--- Provided records Enclosed Below ---

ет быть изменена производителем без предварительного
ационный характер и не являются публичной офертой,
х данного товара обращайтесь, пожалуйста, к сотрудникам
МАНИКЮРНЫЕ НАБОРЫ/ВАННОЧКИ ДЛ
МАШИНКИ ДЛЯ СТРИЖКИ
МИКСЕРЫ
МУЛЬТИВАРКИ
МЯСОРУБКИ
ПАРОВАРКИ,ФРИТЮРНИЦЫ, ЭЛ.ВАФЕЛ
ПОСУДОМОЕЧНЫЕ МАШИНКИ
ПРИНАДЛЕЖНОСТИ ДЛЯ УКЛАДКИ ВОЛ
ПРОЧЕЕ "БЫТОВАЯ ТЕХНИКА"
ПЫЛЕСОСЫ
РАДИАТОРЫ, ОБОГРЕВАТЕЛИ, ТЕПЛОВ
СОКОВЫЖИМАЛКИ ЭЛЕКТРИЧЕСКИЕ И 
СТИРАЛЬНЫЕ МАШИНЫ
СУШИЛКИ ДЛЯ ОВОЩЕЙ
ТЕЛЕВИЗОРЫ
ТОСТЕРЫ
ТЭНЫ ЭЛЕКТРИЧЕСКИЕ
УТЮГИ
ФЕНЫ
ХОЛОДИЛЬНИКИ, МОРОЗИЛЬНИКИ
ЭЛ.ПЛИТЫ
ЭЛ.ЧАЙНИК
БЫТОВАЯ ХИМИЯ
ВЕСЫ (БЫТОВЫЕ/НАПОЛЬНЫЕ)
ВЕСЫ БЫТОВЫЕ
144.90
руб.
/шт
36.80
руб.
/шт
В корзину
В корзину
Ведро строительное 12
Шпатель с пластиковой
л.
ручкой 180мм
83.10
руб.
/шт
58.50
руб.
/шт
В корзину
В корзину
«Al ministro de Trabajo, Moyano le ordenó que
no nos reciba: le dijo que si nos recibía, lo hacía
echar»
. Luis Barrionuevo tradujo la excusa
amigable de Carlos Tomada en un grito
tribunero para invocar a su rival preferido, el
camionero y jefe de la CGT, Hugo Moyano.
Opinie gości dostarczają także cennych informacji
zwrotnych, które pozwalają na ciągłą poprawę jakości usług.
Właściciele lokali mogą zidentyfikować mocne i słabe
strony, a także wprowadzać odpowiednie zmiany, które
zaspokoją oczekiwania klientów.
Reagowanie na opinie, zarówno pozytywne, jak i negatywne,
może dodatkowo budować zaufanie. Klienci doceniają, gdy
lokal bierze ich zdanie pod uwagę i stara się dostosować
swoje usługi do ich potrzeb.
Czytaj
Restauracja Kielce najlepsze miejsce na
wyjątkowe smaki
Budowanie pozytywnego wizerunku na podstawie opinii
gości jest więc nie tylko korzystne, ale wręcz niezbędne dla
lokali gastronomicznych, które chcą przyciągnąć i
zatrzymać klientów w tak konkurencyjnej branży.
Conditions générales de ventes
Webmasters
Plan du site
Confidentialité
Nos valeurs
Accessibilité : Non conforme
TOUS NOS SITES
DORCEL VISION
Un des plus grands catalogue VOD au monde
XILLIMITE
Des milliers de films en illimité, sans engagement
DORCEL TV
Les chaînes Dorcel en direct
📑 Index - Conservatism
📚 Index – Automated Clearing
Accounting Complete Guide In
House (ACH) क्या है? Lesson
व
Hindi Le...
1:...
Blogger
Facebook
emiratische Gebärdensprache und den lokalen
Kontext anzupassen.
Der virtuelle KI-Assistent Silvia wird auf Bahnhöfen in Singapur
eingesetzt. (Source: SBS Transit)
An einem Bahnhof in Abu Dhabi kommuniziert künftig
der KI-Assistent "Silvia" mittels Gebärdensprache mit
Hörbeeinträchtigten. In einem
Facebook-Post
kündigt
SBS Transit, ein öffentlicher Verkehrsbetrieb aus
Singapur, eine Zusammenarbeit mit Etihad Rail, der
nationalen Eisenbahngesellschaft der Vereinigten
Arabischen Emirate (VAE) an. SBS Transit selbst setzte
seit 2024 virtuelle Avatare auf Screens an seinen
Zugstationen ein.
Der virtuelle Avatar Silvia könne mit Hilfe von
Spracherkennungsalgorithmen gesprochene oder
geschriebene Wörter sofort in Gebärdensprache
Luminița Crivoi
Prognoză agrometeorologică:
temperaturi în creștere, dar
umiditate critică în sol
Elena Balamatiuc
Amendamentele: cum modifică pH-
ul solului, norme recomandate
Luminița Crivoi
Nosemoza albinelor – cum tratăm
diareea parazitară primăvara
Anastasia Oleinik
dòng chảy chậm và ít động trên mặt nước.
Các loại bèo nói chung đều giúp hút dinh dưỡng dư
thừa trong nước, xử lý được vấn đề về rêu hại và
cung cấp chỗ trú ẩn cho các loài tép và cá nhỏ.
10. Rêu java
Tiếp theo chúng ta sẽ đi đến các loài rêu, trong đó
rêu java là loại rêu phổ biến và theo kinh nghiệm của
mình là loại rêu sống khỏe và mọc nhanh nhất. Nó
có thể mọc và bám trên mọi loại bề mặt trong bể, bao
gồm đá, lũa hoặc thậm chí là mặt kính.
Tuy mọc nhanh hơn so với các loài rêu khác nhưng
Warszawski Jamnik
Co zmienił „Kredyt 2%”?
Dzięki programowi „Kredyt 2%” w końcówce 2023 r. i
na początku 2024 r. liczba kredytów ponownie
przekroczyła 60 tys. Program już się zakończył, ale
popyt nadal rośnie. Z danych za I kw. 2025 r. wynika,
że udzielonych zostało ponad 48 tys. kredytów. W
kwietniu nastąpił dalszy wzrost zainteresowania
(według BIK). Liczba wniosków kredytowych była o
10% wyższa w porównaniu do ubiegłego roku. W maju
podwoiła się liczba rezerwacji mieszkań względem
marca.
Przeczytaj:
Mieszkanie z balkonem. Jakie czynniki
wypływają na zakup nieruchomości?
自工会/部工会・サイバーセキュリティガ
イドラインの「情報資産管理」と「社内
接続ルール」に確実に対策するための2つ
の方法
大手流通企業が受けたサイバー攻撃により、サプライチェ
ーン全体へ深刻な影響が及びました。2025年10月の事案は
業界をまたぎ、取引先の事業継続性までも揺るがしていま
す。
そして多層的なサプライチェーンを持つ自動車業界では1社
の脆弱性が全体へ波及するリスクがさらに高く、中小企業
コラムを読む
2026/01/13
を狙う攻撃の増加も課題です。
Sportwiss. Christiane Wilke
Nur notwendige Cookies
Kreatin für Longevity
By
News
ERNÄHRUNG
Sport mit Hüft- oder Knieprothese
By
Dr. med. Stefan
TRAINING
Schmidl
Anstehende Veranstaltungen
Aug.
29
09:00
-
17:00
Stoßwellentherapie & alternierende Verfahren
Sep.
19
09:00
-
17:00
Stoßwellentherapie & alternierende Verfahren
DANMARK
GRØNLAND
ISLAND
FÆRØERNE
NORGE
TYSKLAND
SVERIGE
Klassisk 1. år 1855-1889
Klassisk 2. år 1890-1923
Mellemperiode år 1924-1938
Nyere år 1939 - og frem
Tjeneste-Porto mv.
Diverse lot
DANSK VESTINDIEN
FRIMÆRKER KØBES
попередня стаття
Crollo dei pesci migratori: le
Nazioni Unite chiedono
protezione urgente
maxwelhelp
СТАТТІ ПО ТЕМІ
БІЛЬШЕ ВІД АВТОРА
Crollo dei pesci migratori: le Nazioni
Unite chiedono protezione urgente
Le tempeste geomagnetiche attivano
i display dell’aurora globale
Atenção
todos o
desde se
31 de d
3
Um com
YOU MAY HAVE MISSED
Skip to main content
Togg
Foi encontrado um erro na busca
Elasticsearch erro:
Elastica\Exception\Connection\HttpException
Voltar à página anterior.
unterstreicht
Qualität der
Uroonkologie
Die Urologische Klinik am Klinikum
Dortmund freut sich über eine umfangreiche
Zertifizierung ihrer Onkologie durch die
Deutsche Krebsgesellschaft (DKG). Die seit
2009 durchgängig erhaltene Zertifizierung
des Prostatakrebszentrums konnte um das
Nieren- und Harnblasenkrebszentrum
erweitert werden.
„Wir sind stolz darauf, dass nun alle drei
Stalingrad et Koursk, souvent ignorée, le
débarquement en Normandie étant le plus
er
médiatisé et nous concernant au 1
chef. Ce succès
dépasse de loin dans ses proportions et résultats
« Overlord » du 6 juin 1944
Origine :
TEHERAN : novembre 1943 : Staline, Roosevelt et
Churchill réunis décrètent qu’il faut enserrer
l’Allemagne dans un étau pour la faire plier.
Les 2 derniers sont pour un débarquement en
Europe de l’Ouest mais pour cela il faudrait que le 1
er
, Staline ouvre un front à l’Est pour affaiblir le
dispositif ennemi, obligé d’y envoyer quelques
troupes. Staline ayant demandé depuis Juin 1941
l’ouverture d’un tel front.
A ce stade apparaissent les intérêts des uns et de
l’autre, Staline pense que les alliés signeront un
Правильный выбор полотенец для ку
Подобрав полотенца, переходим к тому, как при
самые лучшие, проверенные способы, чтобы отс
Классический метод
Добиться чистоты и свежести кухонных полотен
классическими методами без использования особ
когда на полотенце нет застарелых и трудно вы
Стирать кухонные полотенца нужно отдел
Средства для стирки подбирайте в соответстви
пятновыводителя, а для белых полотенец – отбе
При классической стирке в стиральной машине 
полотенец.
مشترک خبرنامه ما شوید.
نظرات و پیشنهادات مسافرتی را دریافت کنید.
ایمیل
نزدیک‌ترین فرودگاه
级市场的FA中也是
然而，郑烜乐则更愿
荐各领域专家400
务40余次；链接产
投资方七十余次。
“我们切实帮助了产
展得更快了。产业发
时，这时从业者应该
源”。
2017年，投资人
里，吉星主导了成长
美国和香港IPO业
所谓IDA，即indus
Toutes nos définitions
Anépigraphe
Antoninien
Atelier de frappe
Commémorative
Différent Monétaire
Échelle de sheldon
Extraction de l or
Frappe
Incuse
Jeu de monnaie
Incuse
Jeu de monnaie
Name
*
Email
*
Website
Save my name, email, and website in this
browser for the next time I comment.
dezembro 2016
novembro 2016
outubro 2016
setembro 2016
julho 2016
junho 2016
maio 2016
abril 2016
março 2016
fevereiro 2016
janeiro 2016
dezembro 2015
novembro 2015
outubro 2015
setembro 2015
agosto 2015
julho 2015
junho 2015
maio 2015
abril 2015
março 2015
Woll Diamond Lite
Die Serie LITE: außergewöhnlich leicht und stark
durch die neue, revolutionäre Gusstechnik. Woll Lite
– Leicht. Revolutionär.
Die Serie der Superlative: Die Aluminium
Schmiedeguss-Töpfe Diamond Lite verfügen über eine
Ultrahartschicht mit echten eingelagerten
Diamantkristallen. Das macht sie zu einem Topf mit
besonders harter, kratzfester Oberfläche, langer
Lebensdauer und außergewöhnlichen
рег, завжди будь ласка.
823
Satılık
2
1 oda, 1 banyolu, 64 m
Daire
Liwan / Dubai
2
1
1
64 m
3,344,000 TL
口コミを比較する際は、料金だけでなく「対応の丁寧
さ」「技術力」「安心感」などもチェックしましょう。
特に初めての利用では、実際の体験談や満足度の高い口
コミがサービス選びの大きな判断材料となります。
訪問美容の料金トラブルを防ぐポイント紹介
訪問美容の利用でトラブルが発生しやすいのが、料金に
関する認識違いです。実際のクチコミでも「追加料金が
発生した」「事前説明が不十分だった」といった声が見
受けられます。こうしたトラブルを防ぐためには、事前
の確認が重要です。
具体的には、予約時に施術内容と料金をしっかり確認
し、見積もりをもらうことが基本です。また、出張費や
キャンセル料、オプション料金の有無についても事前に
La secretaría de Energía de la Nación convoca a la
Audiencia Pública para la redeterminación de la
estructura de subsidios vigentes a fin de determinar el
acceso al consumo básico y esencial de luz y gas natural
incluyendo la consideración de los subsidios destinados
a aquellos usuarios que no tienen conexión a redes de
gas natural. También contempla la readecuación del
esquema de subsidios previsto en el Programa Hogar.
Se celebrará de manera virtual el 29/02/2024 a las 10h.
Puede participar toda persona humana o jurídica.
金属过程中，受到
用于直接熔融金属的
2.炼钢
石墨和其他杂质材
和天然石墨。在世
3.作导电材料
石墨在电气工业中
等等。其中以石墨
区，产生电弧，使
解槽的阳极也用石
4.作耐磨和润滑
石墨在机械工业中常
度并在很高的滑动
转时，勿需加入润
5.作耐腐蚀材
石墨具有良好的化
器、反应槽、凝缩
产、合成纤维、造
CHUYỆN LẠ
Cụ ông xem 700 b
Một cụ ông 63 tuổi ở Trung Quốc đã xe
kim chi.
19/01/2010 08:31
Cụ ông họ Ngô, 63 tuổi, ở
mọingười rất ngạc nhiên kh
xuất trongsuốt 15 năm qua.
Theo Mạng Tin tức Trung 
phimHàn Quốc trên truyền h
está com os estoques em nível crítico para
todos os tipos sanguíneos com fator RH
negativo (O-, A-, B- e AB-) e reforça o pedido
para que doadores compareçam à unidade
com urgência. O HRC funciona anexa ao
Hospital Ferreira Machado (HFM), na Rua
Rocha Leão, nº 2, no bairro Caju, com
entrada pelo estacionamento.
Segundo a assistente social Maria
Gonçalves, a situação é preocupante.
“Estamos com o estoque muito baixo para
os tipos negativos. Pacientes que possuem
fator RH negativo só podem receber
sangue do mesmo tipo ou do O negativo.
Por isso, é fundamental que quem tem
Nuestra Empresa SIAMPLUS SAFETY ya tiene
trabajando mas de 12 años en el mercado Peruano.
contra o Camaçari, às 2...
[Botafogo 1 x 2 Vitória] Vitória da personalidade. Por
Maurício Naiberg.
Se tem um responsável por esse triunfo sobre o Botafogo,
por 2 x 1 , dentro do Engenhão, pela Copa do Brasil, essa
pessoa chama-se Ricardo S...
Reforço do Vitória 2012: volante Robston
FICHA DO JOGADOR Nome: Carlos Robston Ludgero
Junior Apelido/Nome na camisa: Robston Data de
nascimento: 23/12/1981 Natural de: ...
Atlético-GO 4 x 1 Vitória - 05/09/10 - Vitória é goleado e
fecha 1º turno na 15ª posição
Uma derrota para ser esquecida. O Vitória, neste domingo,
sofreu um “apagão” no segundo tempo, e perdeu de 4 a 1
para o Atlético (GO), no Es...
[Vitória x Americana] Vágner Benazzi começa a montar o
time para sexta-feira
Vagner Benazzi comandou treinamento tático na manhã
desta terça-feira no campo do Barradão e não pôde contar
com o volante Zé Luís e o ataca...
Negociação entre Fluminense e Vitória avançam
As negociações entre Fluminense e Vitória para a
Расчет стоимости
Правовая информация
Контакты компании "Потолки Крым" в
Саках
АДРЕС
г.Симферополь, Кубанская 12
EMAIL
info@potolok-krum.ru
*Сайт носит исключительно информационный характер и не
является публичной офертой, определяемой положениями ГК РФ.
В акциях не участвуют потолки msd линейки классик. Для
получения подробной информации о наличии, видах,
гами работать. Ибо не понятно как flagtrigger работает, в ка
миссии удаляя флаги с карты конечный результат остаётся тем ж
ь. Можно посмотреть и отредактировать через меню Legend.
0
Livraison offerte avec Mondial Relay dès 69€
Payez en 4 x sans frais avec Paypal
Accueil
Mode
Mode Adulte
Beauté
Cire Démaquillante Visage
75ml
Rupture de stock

--- End of Enclosed Provided records ---

▶ **Activity**:
Can you echo back, word for word, the lines starting at the very first one and ending at the line that contains "le ordenó que", with both of those lines included?

▶ **Finished exercise**:
ет быть изменена производителем без предварительного
ационный характер и не являются публичной офертой,
х данного товара обращайтесь, пожалуйста, к сотрудникам
МАНИКЮРНЫЕ НАБОРЫ/ВАННОЧКИ ДЛ
МАШИНКИ ДЛЯ СТРИЖКИ
МИКСЕРЫ
МУЛЬТИВАРКИ
МЯСОРУБКИ
ПАРОВАРКИ,ФРИТЮРНИЦЫ, ЭЛ.ВАФЕЛ
ПОСУДОМОЕЧНЫЕ МАШИНКИ
ПРИНАДЛЕЖНОСТИ ДЛЯ УКЛАДКИ ВОЛ
ПРОЧЕЕ "БЫТОВАЯ ТЕХНИКА"
ПЫЛЕСОСЫ
РАДИАТОРЫ, ОБОГРЕВАТЕЛИ, ТЕПЛОВ
СОКОВЫЖИМАЛКИ ЭЛЕКТРИЧЕСКИЕ И 
СТИРАЛЬНЫЕ МАШИНЫ
СУШИЛКИ ДЛЯ ОВОЩЕЙ
ТЕЛЕВИЗОРЫ
ТОСТЕРЫ
ТЭНЫ ЭЛЕКТРИЧЕСКИЕ
УТЮГИ
ФЕНЫ
ХОЛОДИЛЬНИКИ, МОРОЗИЛЬНИКИ
ЭЛ.ПЛИТЫ
ЭЛ.ЧАЙНИК
БЫТОВАЯ ХИМИЯ
ВЕСЫ (БЫТОВЫЕ/НАПОЛЬНЫЕ)
ВЕСЫ БЫТОВЫЕ
144.90
руб.
/шт
36.80
руб.
/шт
В корзину
В корзину
Ведро строительное 12
Шпатель с пластиковой
л.
ручкой 180мм
83.10
руб.
/шт
58.50
руб.
/шт
В корзину
В корзину
«Al ministro de Trabajo, Moyano le ordenó que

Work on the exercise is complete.